BEIJING China's Xiaomi Inc took China's smartphone crown in the second quarter after the Beijing-based firm replaced Samsung Electronics Co Ltd as China's largest smartphone vendor, according to data from Canalys.
Xiaomi shipped just under 15 million units in the three months ended June, while Samsung's 13.2 million unit shipments just beat China's Lenovo Group by around 200,000 units to take second place, said Canalys.
The three-year old Xiaomi, which closely apes many aspects of Apple Inc and its designs, also nabbed fifth place by global market share for smartphone makers in the second quarter, research firm Strategy Analytics showed last week.
But Canalys's data also shows that Xiaomi is still almost entirely dependent on its home market in China. Only about 100,000 smartphone units were shipped outside of China and the jury is still out on whether it can replicate its domestic success overseas.
The company is already setting up shop elsewhere in Asia in Malaysia, Singapore and the Philippines.
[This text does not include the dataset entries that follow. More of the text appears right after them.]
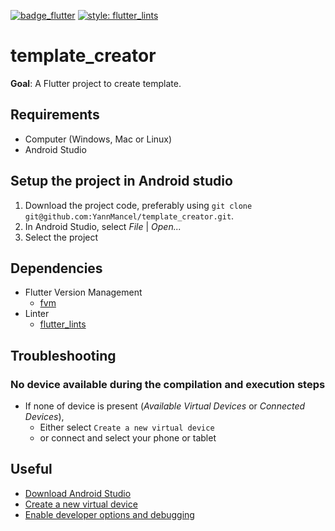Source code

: [![badge_flutter]][link_flutter_release]
[![style: flutter_lints](https://img.shields.io/badge/style-flutter_lints-4BC0F5.svg)](https://pub.dev/packages/flutter_lints)

# template_creator
**Goal**: A Flutter project to create template.

## Requirements
* Computer (Windows, Mac or Linux)
* Android Studio

## Setup the project in Android studio
1. Download the project code, preferably using `git clone git@github.com:YannMancel/template_creator.git`.
2. In Android Studio, select *File* | *Open...*
3. Select the project

## Dependencies
* Flutter Version Management
    * [fvm][dependency_fvm]
* Linter
    * [flutter_lints][dependency_flutter_lints]

## Troubleshooting

### No device available during the compilation and execution steps
* If none of device is present (*Available Virtual Devices* or *Connected Devices*),
    * Either select `Create a new virtual device`
    * or connect and select your phone or tablet

## Useful
* [Download Android Studio][useful_android_studio]
* [Create a new virtual device][useful_virtual_device]
* [Enable developer options and debugging][useful_developer_options]

[badge_flutter]: https://img.shields.io/badge/flutter-v3.24.0-blue?logo=flutter
[link_flutter_release]: https://docs.flutter.dev/development/tools/sdk/releases
[dependency_fvm]: https://fvm.app/
[dependency_flutter_lints]: https://pub.dev/packages/flutter_lints
[useful_android_studio]: https://developer.android.com/studio
[useful_virtual_device]: https://developer.android.com/studio/run/managing-avds.html
[useful_developer_options]: https://developer.android.com/studio/debug/dev-options.html#enable

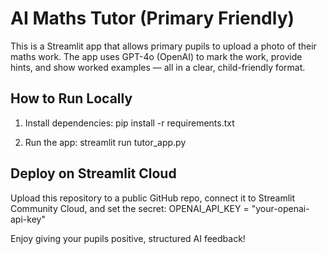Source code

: # AI Maths Tutor (Primary Friendly)

This is a Streamlit app that allows primary pupils to upload a photo of their maths work. The app uses GPT-4o (OpenAI) to mark the work, provide hints, and show worked examples — all in a clear, child-friendly format.

## How to Run Locally

1. Install dependencies:
   pip install -r requirements.txt

2. Run the app:
   streamlit run tutor_app.py

## Deploy on Streamlit Cloud

Upload this repository to a public GitHub repo, connect it to Streamlit Community Cloud, and set the secret:
OPENAI_API_KEY = "your-openai-api-key"

Enjoy giving your pupils positive, structured AI feedback!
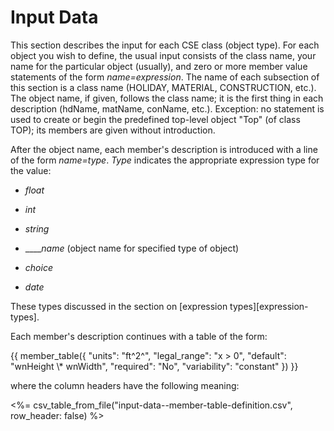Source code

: # Input Data

This section describes the input for each CSE class (object type). For each object you wish to define, the usual input consists of the class name, your name for the particular object (usually), and zero or more member value statements of the form *name=expression*. The name of each subsection of this section is a class name (HOLIDAY, MATERIAL, CONSTRUCTION, etc.). The object name, if given, follows the class name; it is the first thing in each description (hdName, matName, conName, etc.). Exception: no statement is used to create or begin the predefined top-level object "Top" (of class TOP); its members are given without introduction.

After the object name, each member's description is introduced with a line of the form *name=type*. *Type* indicates the appropriate expression type for the value:

-   *float*

-   *int*

-   *string*

-   \_\_\_\_*name* (object name for specified type of object)

-   *choice*

-   *date*

These types discussed in the section on [expression types][expression-types].

Each member's description continues with a table of the form:

{{
  member_table({
    "units": "ft^2^",
    "legal_range": "x &gt; 0", 
    "default": "wnHeight \\\* wnWidth",
    "required": "No",
    "variability": "constant" 
  })
}}

where the column headers have the following meaning:

<%= csv_table_from_file("input-data--member-table-definition.csv", row_header: false) %>


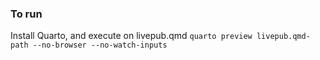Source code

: ### To run

Install Quarto, and execute on livepub.qmd `quarto preview livepub.qmd-path --no-browser --no-watch-inputs`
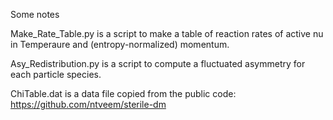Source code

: Some notes

Make_Rate_Table.py is a script to make a table of reaction rates of active nu in Temperaure and (entropy-normalized) momentum.

Asy_Redistribution.py is a script to compute a fluctuated asymmetry for each particle species. 

ChiTable.dat is a data file copied from the public code: https://github.com/ntveem/sterile-dm
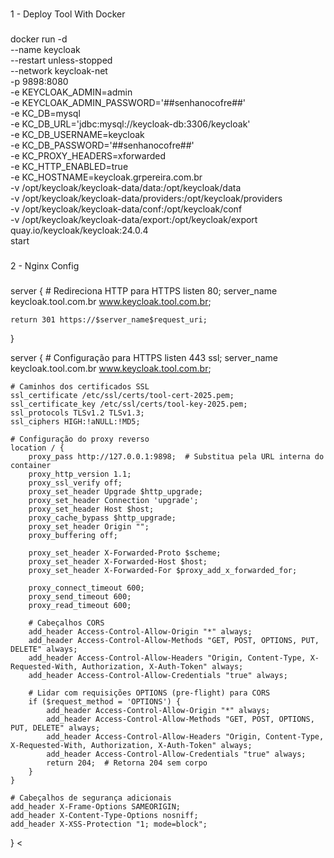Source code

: ###
1 - Deploy Tool With Docker
###

docker run -d \
  --name keycloak \
  --restart unless-stopped \
  --network keycloak-net \
  -p 9898:8080 \
  -e KEYCLOAK_ADMIN=admin \
  -e KEYCLOAK_ADMIN_PASSWORD='##senhanocofre##' \
  -e KC_DB=mysql \
  -e KC_DB_URL='jdbc:mysql://keycloak-db:3306/keycloak' \
  -e KC_DB_USERNAME=keycloak \
  -e KC_DB_PASSWORD='##senhanocofre##' \
  -e KC_PROXY_HEADERS=xforwarded \
  -e KC_HTTP_ENABLED=true \
  -e KC_HOSTNAME=keycloak.grpereira.com.br \
  -v /opt/keycloak/keycloak-data/data:/opt/keycloak/data \
  -v /opt/keycloak/keycloak-data/providers:/opt/keycloak/providers \
  -v /opt/keycloak/keycloak-data/conf:/opt/keycloak/conf \
  -v /opt/keycloak/keycloak-data/export:/opt/keycloak/export \
  quay.io/keycloak/keycloak:24.0.4 \
  start


###
2 - Nginx Config
###

>

server {
    # Redireciona HTTP para HTTPS
    listen 80;
    server_name keycloak.tool.com.br www.keycloak.tool.com.br;

    return 301 https://$server_name$request_uri;
}

server {
    # Configuração para HTTPS
    listen 443 ssl;
    server_name keycloak.tool.com.br www.keycloak.tool.com.br;

    # Caminhos dos certificados SSL
    ssl_certificate /etc/ssl/certs/tool-cert-2025.pem;
    ssl_certificate_key /etc/ssl/certs/tool-key-2025.pem;
    ssl_protocols TLSv1.2 TLSv1.3;
    ssl_ciphers HIGH:!aNULL:!MD5;

    # Configuração do proxy reverso
    location / {
        proxy_pass http://127.0.0.1:9898;  # Substitua pela URL interna do container
        proxy_http_version 1.1;
        proxy_ssl_verify off;
        proxy_set_header Upgrade $http_upgrade;
        proxy_set_header Connection 'upgrade';
        proxy_set_header Host $host;
        proxy_cache_bypass $http_upgrade;
        proxy_set_header Origin "";
        proxy_buffering off;

        proxy_set_header X-Forwarded-Proto $scheme;
        proxy_set_header X-Forwarded-Host $host;
        proxy_set_header X-Forwarded-For $proxy_add_x_forwarded_for;

        proxy_connect_timeout 600;
        proxy_send_timeout 600;
        proxy_read_timeout 600;

        # Cabeçalhos CORS
        add_header Access-Control-Allow-Origin "*" always;
        add_header Access-Control-Allow-Methods "GET, POST, OPTIONS, PUT, DELETE" always;
        add_header Access-Control-Allow-Headers "Origin, Content-Type, X-Requested-With, Authorization, X-Auth-Token" always;
        add_header Access-Control-Allow-Credentials "true" always;

        # Lidar com requisições OPTIONS (pre-flight) para CORS
        if ($request_method = 'OPTIONS') {
            add_header Access-Control-Allow-Origin "*" always;
            add_header Access-Control-Allow-Methods "GET, POST, OPTIONS, PUT, DELETE" always;
            add_header Access-Control-Allow-Headers "Origin, Content-Type, X-Requested-With, Authorization, X-Auth-Token" always;
            add_header Access-Control-Allow-Credentials "true" always;
            return 204;  # Retorna 204 sem corpo
        }
    }

    # Cabeçalhos de segurança adicionais
    add_header X-Frame-Options SAMEORIGIN;
    add_header X-Content-Type-Options nosniff;
    add_header X-XSS-Protection "1; mode=block";
}
<
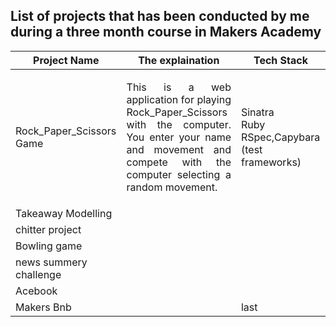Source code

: ## List of projects that has been conducted by me during a three month course in Makers Academy
| Project Name        | The explaination           | Tech Stack |
| ------------- |-------------|---------|
| Rock_Paper_Scissors Game| <p style="text-align: justify">This is a web application for playing Rock_Paper_Scissors with the computer. You enter your name and movement and compete with the computer selecting a random movement.</p> |Sinatra <br /> Ruby <br/> RSpec,Capybara (test frameworks)|
| Takeaway Modelling      |  | |
| chitter project         |  | |
| Bowling game         |  | |
| news summery challenge         |  | |
| Acebook          |  | |
| Makers Bnb         |  |last |
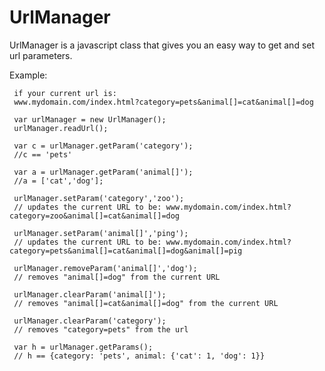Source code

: UrlManager
============

UrlManager is a javascript class that gives you an easy way to get and set url parameters.  


Example:

     if your current url is: 
     www.mydomain.com/index.html?category=pets&animal[]=cat&animal[]=dog

     var urlManager = new UrlManager();
     urlManager.readUrl();
    
     var c = urlManager.getParam('category');
     //c == 'pets'

     var a = urlManager.getParam('animal[]');
     //a = ['cat','dog'];

     urlManager.setParam('category','zoo');
     // updates the current URL to be: www.mydomain.com/index.html?category=zoo&animal[]=cat&animal[]=dog
     
     urlManager.setParam('animal[]','ping');
     // updates the current URL to be: www.mydomain.com/index.html?category=pets&animal[]=cat&animal[]=dog&animal[]=pig
     
     urlManager.removeParam('animal[]','dog');
     // removes "animal[]=dog" from the current URL
     
     urlManager.clearParam('animal[]');
     // removes "animal[]=cat&animal[]=dog" from the current URL
     
     urlManager.clearParam('category');
     // removes "category=pets" from the url
     
     var h = urlManager.getParams();
     // h == {category: 'pets', animal: {'cat': 1, 'dog': 1}}



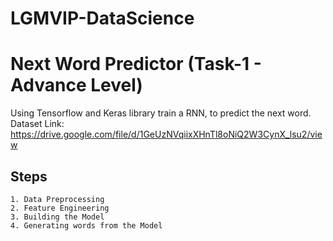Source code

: # LGMVIP-DataScience

# Next Word Predictor (Task-1 - Advance Level)

Using Tensorflow and Keras library train a RNN, to predict the next word. Dataset Link: https://drive.google.com/file/d/1GeUzNVqiixXHnTl8oNiQ2W3CynX_lsu2/view


## Steps

    1. Data Preprocessing
    2. Feature Engineering
    3. Building the Model
    4. Generating words from the Model
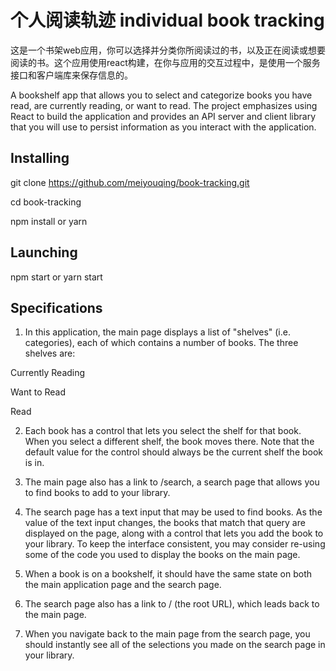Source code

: # 个人阅读轨迹 individual book tracking
这是一个书架web应用，你可以选择并分类你所阅读过的书，以及正在阅读或想要阅读的书。这个应用使用react构建，在你与应用的交互过程中，是使用一个服务接口和客户端库来保存信息的。

A bookshelf app that allows you to select and categorize books you have read, are currently reading, or want to read. The project emphasizes using React to build the application and provides an API server and client library that you will use to persist information as you interact with the application.


## Installing
git clone https://github.com/meiyouqing/book-tracking.git

cd book-tracking

npm install or yarn

## Launching
npm start or yarn start

## Specifications
1) In this application, the main page displays a list of "shelves" (i.e. categories), each of which contains a number of books. The three shelves are:

Currently Reading

Want to Read

Read

2) Each book has a control that lets you select the shelf for that book. When you select a different shelf, the book moves there. Note that the default value for the control should always be the current shelf the book is in.

3) The main page also has a link to /search, a search page that allows you to find books to add to your library.

4) The search page has a text input that may be used to find books. As the value of the text input changes, the books that match that query are displayed on the page, along with a control that lets you add the book to your library. To keep the interface consistent, you may consider re-using some of the code you used to display the books on the main page.

5) When a book is on a bookshelf, it should have the same state on both the main application page and the search page.

6) The search page also has a link to / (the root URL), which leads back to the main page.

7) When you navigate back to the main page from the search page, you should instantly see all of the selections you made on the search page in your library.

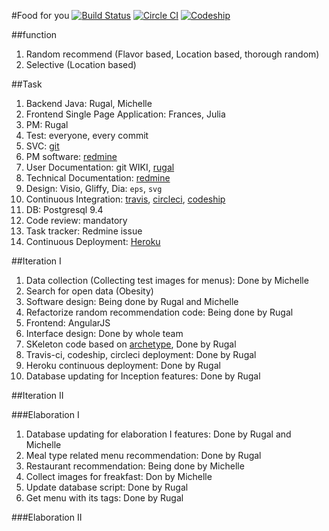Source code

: #Food for you
[![Build Status](https://travis-ci.org/food-for-you/webservice.svg?branch=master)](https://travis-ci.org/food-for-you/webservice)   [![Circle CI](https://circleci.com/gh/food-for-you/webservice.svg?style=svg)](https://circleci.com/gh/food-for-you/webservice)    [![Codeship](https://codeship.com/projects/09d35e50-55ef-0133-b5ff-0ebfbd542ed0/status?branch=master)](https://codeship.com/projects/109179)  

##function
1. Random recommend (Flavor based, Location based, thorough random)
2. Selective (Location based)


##Task
1. Backend Java: Rugal, Michelle
2. Frontend Single Page Application: Frances, Julia
3. PM: Rugal
4. Test: everyone, every commit
5. SVC: [git](github.com)
6. PM software: [redmine](https://redmine.cs.uwindsor.ca)
7. User Documentation: git WIKI, [rugal](rugal.ga)
8. Technical Documentation: [redmine](https://redmine.cs.uwindsor.ca)
8. Design: Visio, Gliffy, Dia: `eps`, `svg`
8. Continuous Integration: [travis](https://travis-ci.org/), [circleci](https://circleci.com/), [codeship](https://codeship.com)
9. DB: Postgresql 9.4
10. Code review: mandatory
11. Task tracker: Redmine issue
12. Continuous Deployment: [Heroku](https://heroku.com)


##Iteration I
1. Data collection (Collecting test images for menus): Done by Michelle
2. Search for open data (Obesity)
3. Software design: Being done by Rugal and Michelle
3. Refactorize random recommendation code: Being done by Rugal
4. Frontend: AngularJS
6. Interface design: Done by whole team
7. SKeleton code based on [archetype](http://search.maven.org/#artifactdetails%7Cml.rugal.archetype%7Cspringmvc-spring-hibernate%7C0.6%7Cmaven-archetype), Done by Rugal
8. Travis-ci, codeship, circleci deployment: Done by Rugal
9. Heroku continuous deployment: Done by Rugal
10. Database updating for Inception features: Done by Rugal


##Iteration II

###Elaboration I
1. Database updating for elaboration I features: Done by Rugal and Michelle
2. Meal type related menu recommendation: Done by Rugal
3. Restaurant recommendation: Being done by Michelle
4. Collect images for freakfast: Don by Michelle
5. Update database script: Done by Rugal
6. Get menu with its tags: Done by Rugal


###Elaboration II
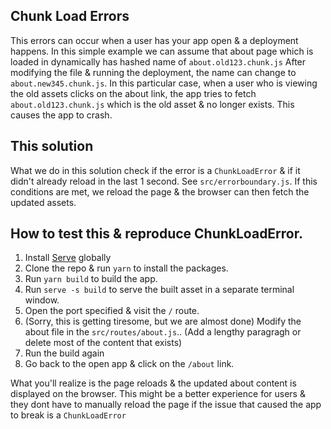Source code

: ## Chunk Load Errors

This errors can occur when a user has your app open & a deployment happens.
In this simple example we can assume that about page which is loaded in dynamically has hashed name of
`about.old123.chunk.js`
After modifying the file & running the deployment, the name can change to
`about.new345.chunk.js`.
In this particular case, when a user who is viewing the old assets clicks on the about link, the app tries to fetch `about.old123.chunk.js` which is the old asset & no longer exists.
This causes the app to crash.

## This solution

What we do in this solution check if the error is a `ChunkLoadError` & if it didn't already reload in the last 1 second. See `src/errorboundary.js`. If this conditions are met, we reload the page & the browser can then fetch the updated assets.

## How to test this & reproduce ChunkLoadError.

1. Install [Serve](https://www.npmjs.com/package/serve) globally
2. Clone the repo & run `yarn` to install the packages.
3. Run `yarn build` to build the app.
4. Run `serve -s build` to serve the built asset in a separate terminal window.
5. Open the port specified & visit the `/` route.
6. (Sorry, this is getting tiresome, but we are almost done) Modify the about file in the `src/routes/about.js`.. (Add a lengthy paragragh or delete most of the content that exists)
7. Run the build again
8. Go back to the open app & click on the `/about` link.

What you'll realize is the page reloads & the updated about content is displayed on the browser.
This might be a better experience for users & they dont have to manually reload the page if the issue that caused the app to break is a `ChunkLoadError`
In India, where Xiaomi launched the Mi 3 model last month, the company saw more than 100,000 people pre-register for a supply of 10,000 units.
Xiaomi is also looking to expand into other markets like Brazil, Mexico, Indonesia and Thailand with the help of Hugo Barra, the former vice president of the Android mobile operating system for Google Inc who is now Xiaomi's international vice president.
"I'm quite optimistic," said Sameer Singh, a Hyderabad-based analyst who writes about technology at tech-thoughts.net.
"They do have a problem right now, but it seems to be a supply problem more than anything else," he said. "Right now, international demand far outweighs supply. That could potentially make interested customers defect to other offerings."
Xiaomi's critics have also lambasted the firm for infringing on intellectual property rights. This includes using the logo from Apple's Aperture application on a picture of one of its phones.
The Chinese company, hailing from a market notorious for lax attitudes towards intellectual property, also saw its reputation tarred when people found that it had passed off copyrighted images as its own.
The original photographs were taken from places like National Geographic and picture hosting site Flickr and passed off as images taken with Xiaomi's smartphone camera.